> Try it: Scan the entries and state how many lines contain "Праге". Write no other text.

> Material shown:
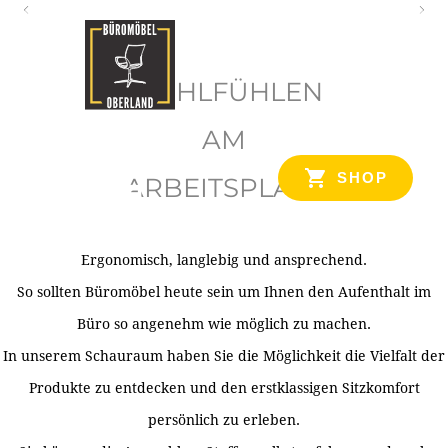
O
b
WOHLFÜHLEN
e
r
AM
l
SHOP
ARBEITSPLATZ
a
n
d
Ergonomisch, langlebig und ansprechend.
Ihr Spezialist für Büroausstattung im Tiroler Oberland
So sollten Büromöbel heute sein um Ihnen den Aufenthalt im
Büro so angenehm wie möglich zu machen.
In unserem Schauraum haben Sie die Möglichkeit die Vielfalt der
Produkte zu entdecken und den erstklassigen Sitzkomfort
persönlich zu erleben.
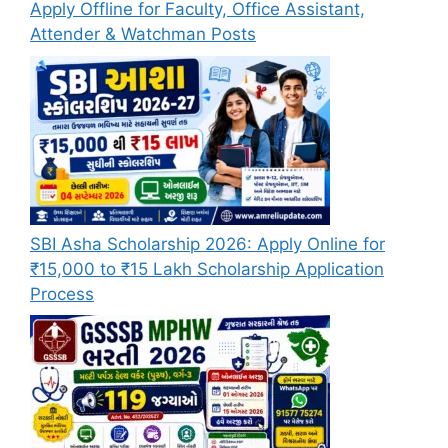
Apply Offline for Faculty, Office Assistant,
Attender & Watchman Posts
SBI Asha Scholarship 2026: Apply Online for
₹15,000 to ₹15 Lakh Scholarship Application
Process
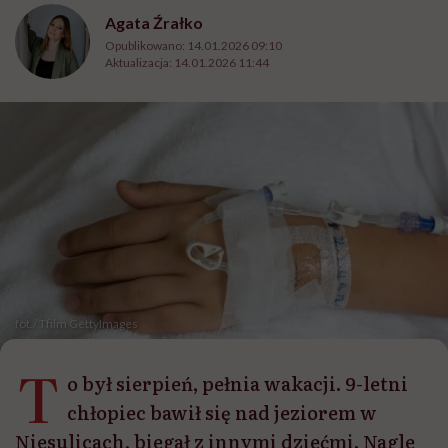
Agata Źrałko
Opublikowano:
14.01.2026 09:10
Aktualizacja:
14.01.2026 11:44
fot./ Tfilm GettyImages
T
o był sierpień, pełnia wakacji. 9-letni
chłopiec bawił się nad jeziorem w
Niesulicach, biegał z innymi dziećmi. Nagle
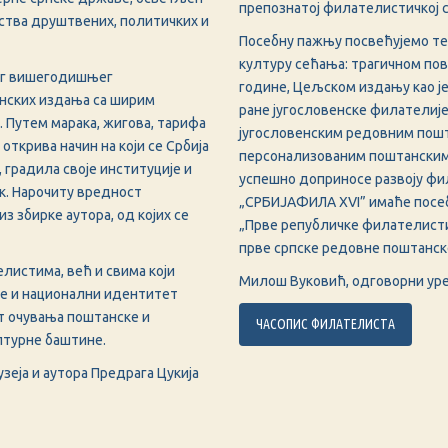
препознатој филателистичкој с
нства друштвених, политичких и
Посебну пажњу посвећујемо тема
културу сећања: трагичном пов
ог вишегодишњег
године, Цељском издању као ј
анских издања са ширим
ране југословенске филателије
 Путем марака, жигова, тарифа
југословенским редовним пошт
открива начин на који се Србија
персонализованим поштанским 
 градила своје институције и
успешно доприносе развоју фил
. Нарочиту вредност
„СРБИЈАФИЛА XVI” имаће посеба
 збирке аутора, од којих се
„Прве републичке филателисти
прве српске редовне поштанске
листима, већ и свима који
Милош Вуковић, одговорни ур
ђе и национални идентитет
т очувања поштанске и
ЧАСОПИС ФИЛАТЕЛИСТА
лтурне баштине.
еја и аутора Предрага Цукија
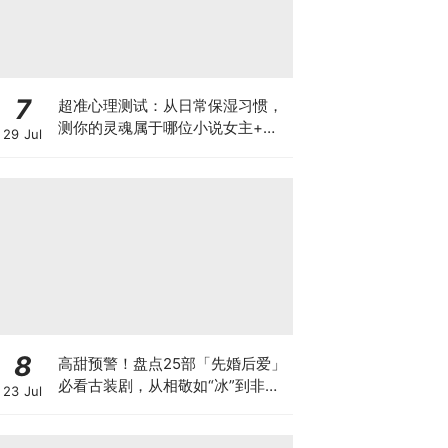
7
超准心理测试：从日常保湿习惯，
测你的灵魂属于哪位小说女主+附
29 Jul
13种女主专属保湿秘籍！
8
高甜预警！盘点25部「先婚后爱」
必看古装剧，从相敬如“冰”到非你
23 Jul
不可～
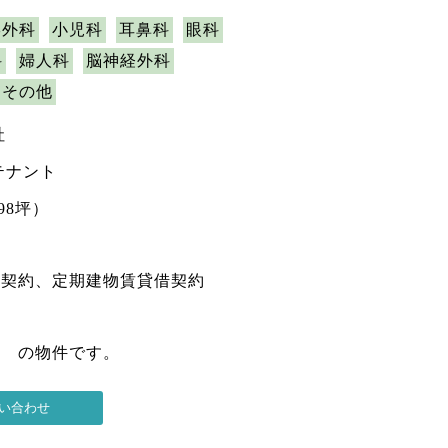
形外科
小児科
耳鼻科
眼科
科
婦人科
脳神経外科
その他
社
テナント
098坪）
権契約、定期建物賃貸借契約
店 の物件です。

* * *

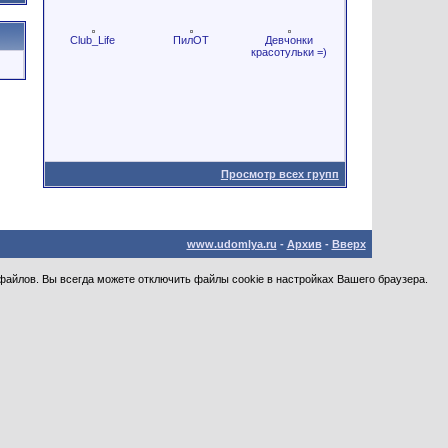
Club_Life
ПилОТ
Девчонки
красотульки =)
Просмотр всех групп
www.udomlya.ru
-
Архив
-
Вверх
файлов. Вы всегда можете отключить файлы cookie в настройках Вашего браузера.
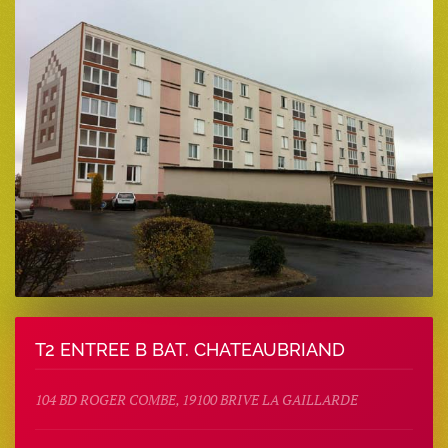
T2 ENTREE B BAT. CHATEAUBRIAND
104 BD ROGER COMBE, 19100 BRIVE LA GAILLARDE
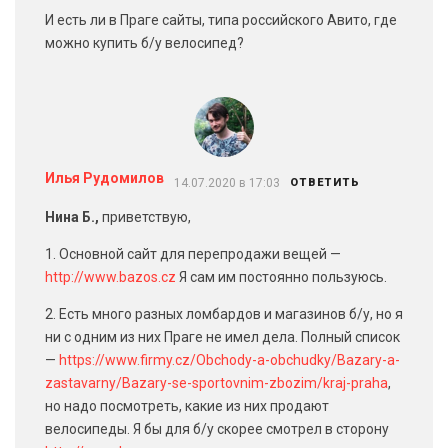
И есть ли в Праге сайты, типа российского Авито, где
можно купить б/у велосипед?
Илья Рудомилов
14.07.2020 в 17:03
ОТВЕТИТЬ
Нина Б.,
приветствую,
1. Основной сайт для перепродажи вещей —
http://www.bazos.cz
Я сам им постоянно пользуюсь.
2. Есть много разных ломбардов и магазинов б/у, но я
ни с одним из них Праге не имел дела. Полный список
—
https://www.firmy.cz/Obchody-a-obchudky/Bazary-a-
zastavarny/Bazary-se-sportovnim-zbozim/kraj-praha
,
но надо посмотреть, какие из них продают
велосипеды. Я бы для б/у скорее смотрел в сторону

...

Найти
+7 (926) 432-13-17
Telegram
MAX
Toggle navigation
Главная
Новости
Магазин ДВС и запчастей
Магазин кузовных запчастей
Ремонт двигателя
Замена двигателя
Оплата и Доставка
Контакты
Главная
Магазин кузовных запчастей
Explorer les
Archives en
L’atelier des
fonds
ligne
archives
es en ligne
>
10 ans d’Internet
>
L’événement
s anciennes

> Exercise answer: 2